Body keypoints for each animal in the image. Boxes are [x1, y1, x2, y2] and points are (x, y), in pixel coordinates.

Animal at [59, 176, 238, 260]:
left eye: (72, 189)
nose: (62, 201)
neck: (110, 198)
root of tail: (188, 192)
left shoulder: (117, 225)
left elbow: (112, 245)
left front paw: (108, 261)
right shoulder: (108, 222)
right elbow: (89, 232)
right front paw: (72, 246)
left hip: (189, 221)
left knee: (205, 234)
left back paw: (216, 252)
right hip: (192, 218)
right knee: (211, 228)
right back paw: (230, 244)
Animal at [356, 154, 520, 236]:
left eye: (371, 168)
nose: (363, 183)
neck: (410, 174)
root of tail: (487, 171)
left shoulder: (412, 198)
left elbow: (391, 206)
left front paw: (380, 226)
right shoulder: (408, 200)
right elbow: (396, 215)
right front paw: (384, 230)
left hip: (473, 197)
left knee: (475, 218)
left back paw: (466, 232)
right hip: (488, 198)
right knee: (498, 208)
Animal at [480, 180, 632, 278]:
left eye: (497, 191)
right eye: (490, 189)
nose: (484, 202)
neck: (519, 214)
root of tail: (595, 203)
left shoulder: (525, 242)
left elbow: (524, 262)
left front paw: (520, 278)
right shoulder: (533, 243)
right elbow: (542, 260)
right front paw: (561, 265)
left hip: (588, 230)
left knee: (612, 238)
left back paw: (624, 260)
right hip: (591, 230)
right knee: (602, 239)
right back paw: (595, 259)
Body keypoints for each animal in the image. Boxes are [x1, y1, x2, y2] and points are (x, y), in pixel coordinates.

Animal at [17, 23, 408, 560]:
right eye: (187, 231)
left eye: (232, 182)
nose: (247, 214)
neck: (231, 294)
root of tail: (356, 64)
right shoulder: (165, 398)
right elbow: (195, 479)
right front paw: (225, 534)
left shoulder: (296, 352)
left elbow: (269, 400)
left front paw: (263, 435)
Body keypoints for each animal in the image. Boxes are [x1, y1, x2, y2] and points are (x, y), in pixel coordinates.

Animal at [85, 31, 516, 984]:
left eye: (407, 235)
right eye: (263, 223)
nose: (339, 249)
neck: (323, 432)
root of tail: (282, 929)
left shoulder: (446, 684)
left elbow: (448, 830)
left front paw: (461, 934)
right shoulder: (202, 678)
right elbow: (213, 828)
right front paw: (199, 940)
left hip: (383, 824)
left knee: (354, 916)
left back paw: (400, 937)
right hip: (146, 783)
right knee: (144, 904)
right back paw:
......
> [What you are asked to do] Beginning at the line containing "right eye: (490, 189)", repeat each line exactly through the last line of the entries, and include no other lines.

> [Result for this task]
right eye: (490, 189)
nose: (484, 202)
neck: (519, 214)
root of tail: (595, 203)
left shoulder: (525, 242)
left elbow: (524, 262)
left front paw: (520, 278)
right shoulder: (533, 243)
right elbow: (542, 260)
right front paw: (561, 265)
left hip: (588, 230)
left knee: (612, 238)
left back paw: (624, 260)
right hip: (591, 230)
right knee: (602, 239)
right back paw: (595, 259)
Body keypoints for each animal in the image. Boxes are [x1, y1, x2, y2] and points are (x, y), in pixel coordinates.

Animal at [17, 23, 408, 560]:
right eye: (187, 231)
left eye: (232, 182)
nose: (247, 214)
neck: (231, 294)
root of tail: (356, 64)
right shoulder: (165, 398)
right elbow: (195, 479)
right front paw: (225, 534)
left shoulder: (296, 352)
left elbow: (269, 400)
left front paw: (263, 435)
Body keypoints for each animal in the image. Boxes are [x1, y1, x2, y2] and points are (x, y), in pixel coordinates.

Animal at [85, 31, 516, 984]:
left eye: (407, 235)
right eye: (263, 223)
nose: (339, 249)
neck: (323, 432)
root of tail: (282, 929)
left shoulder: (446, 684)
left elbow: (448, 830)
left front paw: (461, 934)
right shoulder: (202, 678)
right elbow: (213, 828)
right front paw: (199, 940)
left hip: (383, 824)
left knee: (354, 916)
left back paw: (400, 937)
right hip: (146, 783)
right knee: (144, 904)
right back paw:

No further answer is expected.